Exercise input START

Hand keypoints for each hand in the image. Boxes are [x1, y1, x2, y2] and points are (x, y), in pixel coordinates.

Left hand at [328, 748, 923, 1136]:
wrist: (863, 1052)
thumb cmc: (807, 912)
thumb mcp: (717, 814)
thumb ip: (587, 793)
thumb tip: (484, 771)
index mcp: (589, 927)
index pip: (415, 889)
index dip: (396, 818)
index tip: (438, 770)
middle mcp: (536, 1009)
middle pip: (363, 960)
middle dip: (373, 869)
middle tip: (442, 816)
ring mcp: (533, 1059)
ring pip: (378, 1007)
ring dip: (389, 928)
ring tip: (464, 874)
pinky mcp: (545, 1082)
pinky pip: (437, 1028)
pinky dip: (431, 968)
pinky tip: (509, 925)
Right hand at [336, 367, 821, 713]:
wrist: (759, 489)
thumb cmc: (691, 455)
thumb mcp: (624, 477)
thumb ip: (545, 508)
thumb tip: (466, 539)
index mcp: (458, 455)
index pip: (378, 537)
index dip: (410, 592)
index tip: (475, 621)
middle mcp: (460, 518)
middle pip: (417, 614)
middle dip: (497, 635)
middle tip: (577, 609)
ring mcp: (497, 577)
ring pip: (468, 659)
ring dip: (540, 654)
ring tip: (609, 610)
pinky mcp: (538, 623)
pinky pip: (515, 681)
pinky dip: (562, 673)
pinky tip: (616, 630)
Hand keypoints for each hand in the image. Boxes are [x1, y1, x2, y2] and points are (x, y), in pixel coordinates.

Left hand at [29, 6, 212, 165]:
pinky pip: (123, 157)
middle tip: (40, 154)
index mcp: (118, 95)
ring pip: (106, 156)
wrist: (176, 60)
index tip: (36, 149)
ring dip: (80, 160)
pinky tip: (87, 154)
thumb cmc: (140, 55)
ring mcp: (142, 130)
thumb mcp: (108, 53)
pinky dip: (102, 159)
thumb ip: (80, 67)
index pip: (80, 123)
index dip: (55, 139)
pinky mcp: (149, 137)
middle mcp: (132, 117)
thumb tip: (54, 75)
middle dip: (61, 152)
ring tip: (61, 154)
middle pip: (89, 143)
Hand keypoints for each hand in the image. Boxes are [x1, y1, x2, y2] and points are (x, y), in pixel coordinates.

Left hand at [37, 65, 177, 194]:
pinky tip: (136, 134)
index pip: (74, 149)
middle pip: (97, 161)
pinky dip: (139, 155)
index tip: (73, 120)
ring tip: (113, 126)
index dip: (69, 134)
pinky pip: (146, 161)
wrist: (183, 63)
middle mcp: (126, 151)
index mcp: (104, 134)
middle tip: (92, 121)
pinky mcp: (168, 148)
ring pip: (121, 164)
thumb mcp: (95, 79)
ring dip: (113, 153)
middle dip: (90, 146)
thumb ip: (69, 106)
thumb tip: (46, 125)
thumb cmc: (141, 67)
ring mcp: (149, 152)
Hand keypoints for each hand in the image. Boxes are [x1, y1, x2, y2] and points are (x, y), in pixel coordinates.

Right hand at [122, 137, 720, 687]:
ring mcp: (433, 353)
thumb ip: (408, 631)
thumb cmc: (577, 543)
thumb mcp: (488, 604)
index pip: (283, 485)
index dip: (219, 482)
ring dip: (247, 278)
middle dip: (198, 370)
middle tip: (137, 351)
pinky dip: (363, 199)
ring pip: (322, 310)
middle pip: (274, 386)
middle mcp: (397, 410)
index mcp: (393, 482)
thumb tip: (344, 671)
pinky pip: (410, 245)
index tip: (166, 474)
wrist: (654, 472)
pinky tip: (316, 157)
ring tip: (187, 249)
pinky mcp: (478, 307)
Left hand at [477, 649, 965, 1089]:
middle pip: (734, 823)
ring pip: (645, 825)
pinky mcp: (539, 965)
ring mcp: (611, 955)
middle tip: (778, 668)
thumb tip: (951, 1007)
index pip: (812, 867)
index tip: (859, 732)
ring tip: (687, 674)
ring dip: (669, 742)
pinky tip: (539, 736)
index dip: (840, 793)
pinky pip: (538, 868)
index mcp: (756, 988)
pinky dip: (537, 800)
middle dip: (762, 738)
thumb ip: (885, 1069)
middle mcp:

Exercise input END

▶ _Problem description_
From the data, pick out every line that includes "hand".

▶ _Answer to this exercise_
Hand keypoints for each hand in the image. Boxes are [x1, y1, x2, y2] and points are (x, y), in pixel coordinates.
Left hand at [328, 748, 923, 1136]:
Right hand at [336, 367, 821, 713]:
Hand keypoints for each hand in the image. Boxes are [x1, y1, x2, y2] and points are (x, y), in pixel coordinates.
Left hand at [29, 6, 212, 165]:
Hand keypoints for each hand in the image. Boxes are [x1, y1, x2, y2] and points are (x, y), in pixel coordinates.
Left hand at [37, 65, 177, 194]:
Hand keypoints for each hand in the image. Boxes are [x1, y1, x2, y2] and points are (x, y), in pixel coordinates.
Right hand at [122, 137, 720, 687]:
Left hand at [477, 649, 965, 1089]:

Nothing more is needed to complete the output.